## [GIVEN RECORDS]
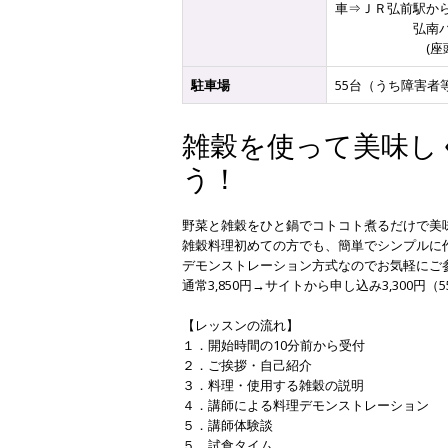
車⇒ＪＲ弘前駅か
弘南バス⇒「マ
(座頭石線・自
駐車場
55台（うち障害者
雑穀を使って美味し
う！
野菜と雑穀をひと鍋でコトコト煮るだけで美
雑穀料理初めての方でも、簡単でシンプルに
デモンストレーション方式なのでお気軽にご
通常3,850円→サイトから申し込み3,300円（
【レッスンの流れ】
１．開始時間の10分前から受付
２．ご挨拶・自己紹介
３．料理・使用する雑穀の説明
４．講師による料理デモンストレーション
５．講師体験談
５．試食タイム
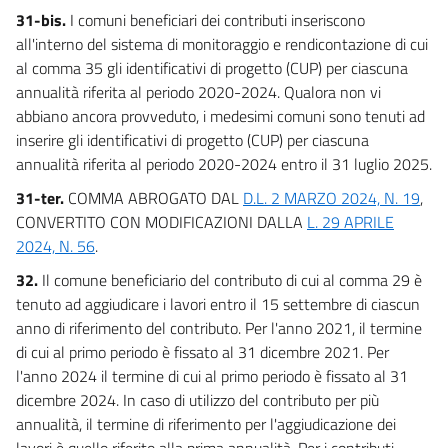
31-bis.
I comuni beneficiari dei contributi inseriscono
all'interno del sistema di monitoraggio e rendicontazione di cui
al comma 35 gli identificativi di progetto (CUP) per ciascuna
annualità riferita al periodo 2020-2024. Qualora non vi
abbiano ancora provveduto, i medesimi comuni sono tenuti ad
inserire gli identificativi di progetto (CUP) per ciascuna
annualità riferita al periodo 2020-2024 entro il 31 luglio 2025.
31-ter.
COMMA ABROGATO DAL
D.L. 2 MARZO 2024, N. 19
,
CONVERTITO CON MODIFICAZIONI DALLA
L. 29 APRILE
2024, N. 56
.
32.
Il comune beneficiario del contributo di cui al comma 29 è
tenuto ad aggiudicare i lavori entro il 15 settembre di ciascun
anno di riferimento del contributo. Per l'anno 2021, il termine
di cui al primo periodo è fissato al 31 dicembre 2021. Per
l'anno 2024 il termine di cui al primo periodo è fissato al 31
dicembre 2024. In caso di utilizzo del contributo per più
annualità, il termine di riferimento per l'aggiudicazione dei
lavori è quello riferito alla prima annualità. Per i contributi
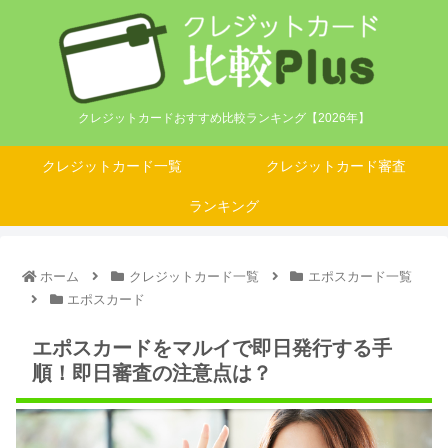
クレジットカードおすすめ比較ランキング【2026年】
クレジットカード一覧
クレジットカード審査
ランキング
ホーム
クレジットカード一覧
エポスカード一覧
エポスカード
エポスカードをマルイで即日発行する手
順！即日審査の注意点は？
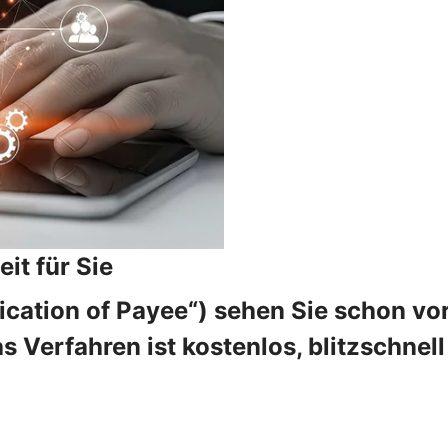
it für Sie
fication of Payee“) sehen Sie schon 
erfahren ist kostenlos, blitzschnell 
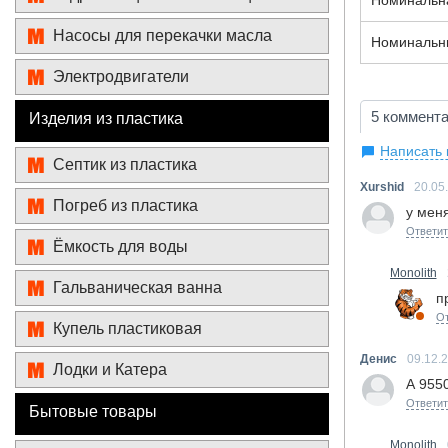
Номинальна
Насосы для перекачки масла
Номинальны
Электродвигатели
5 коммент
Изделия из пластика
Написать
Септик из пластика
Xurshid
20.05
Погреб из пластика
у мен
Ответит
Ёмкость для воды
Monolith
Гальваническая ванна
п
От
Купель пластиковая
Денис
09.12.
Лодки и Катера
А 9550
Ответит
Бытовые товары
Monolith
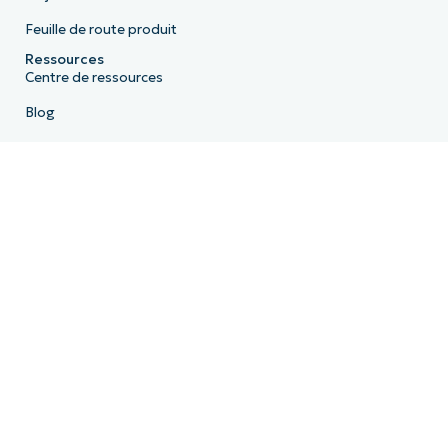
Feuille de route produit
Ressources
Centre de ressources
Blog
Hub IT
Hub vidéos IT
Centre de scripts
Toutes nos démos
API pour les développeurs
État du système
Centre de confidentialité
Entreprise
À propos de nous
Leadership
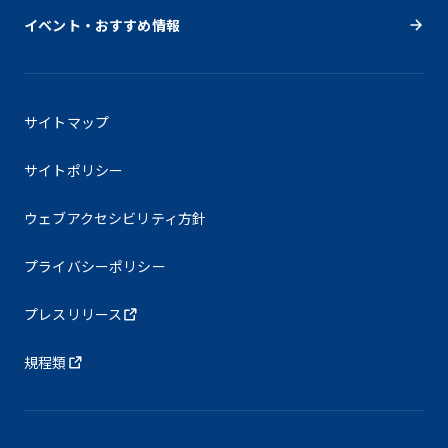
イベント・おすすめ情報
サイトマップ
サイトポリシー
ウェブアクセシビリティ方針
プライバシーポリシー
プレスリリース
規程類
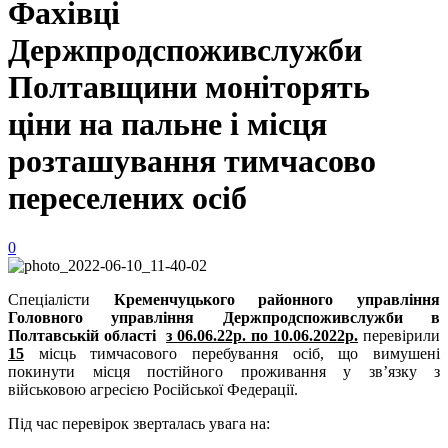
Фахівці
Держпродспоживслужби
Полтавщини моніторять
ціни на пальне і місця
розташування тимчасово
переселених осіб
0
Спеціалісти
Кременчуцького районного управління
Головного управління Держпродспоживслужби в
Полтавській області
з 06.06.22р. по 10.06.2022р.
перевірили
15
місць тимчасового перебування осіб, що вимушені
покинути місця постійного проживання у зв’язку з
військовою агресією Російської Федерації.
Під час перевірок зверталась увага на:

## [DESCRIPTION OF THE TASK]
You are asked to output the records precisely as they appear, minus any pictures.

## [EXERCISE OUTPUT]
車⇒ＪＲ弘前駅か
弘南バス⇒「マ
(座頭石線・自
駐車場
55台（うち障害者
雑穀を使って美味し
う！
野菜と雑穀をひと鍋でコトコト煮るだけで美
雑穀料理初めての方でも、簡単でシンプルに
デモンストレーション方式なのでお気軽にご
通常3,850円→サイトから申し込み3,300円（
【レッスンの流れ】
１．開始時間の10分前から受付
２．ご挨拶・自己紹介
３．料理・使用する雑穀の説明
４．講師による料理デモンストレーション
５．講師体験談
５．試食タイム
31-bis.
I comuni beneficiari dei contributi inseriscono
all'interno del sistema di monitoraggio e rendicontazione di cui
al comma 35 gli identificativi di progetto (CUP) per ciascuna
annualità riferita al periodo 2020-2024. Qualora non vi
abbiano ancora provveduto, i medesimi comuni sono tenuti ad
inserire gli identificativi di progetto (CUP) per ciascuna
annualità riferita al periodo 2020-2024 entro il 31 luglio 2025.
31-ter.
COMMA ABROGATO DAL
D.L. 2 MARZO 2024, N. 19
,
CONVERTITO CON MODIFICAZIONI DALLA
L. 29 APRILE
2024, N. 56
.
32.
Il comune beneficiario del contributo di cui al comma 29 è
tenuto ad aggiudicare i lavori entro il 15 settembre di ciascun
anno di riferimento del contributo. Per l'anno 2021, il termine
di cui al primo periodo è fissato al 31 dicembre 2021. Per
l'anno 2024 il termine di cui al primo periodo è fissato al 31
dicembre 2024. In caso di utilizzo del contributo per più
annualità, il termine di riferimento per l'aggiudicazione dei
lavori è quello riferito alla prima annualità. Per i contributi
クレジットカードおすすめ比較ランキング【2026年】
クレジットカード一覧
クレジットカード審査
ランキング
ホーム
クレジットカード一覧
エポスカード一覧
エポスカード
エポスカードをマルイで即日発行する手
順！即日審査の注意点は？
it für Sie
fication of Payee“) sehen Sie schon 
erfahren ist kostenlos, blitzschnell 
Номинальна
Насосы для перекачки масла
Номинальны
Электродвигатели
5 коммент
Изделия из пластика
Написать
Септик из пластика
Xurshid
20.05
Погреб из пластика
у мен
Ответит
Ёмкость для воды
Monolith
Гальваническая ванна
п
От
Купель пластиковая
Денис
09.12.
Лодки и Катера
А 9550
Ответит
Бытовые товары
Monolith
Feuille de route produit
Ressources
Centre de ressources
Blog
Hub IT
Hub vidéos IT
Centre de scripts
Toutes nos démos
API pour les développeurs
État du système
Centre de confidentialité
Entreprise
À propos de nous
Leadership
イベント・おすすめ情報
サイトマップ
サイトポリシー
ウェブアクセシビリティ方針
プライバシーポリシー
プレスリリース
規程類
Фахівці
Держпродспоживслужби
Полтавщини моніторять
ціни на пальне і місця
розташування тимчасово
переселених осіб
0
Спеціалісти
Кременчуцького районного управління
Головного управління Держпродспоживслужби в
Полтавській області
з 06.06.22р. по 10.06.2022р.
перевірили
15
місць тимчасового перебування осіб, що вимушені
покинути місця постійного проживання у зв’язку з
військовою агресією Російської Федерації.
Під час перевірок зверталась увага на:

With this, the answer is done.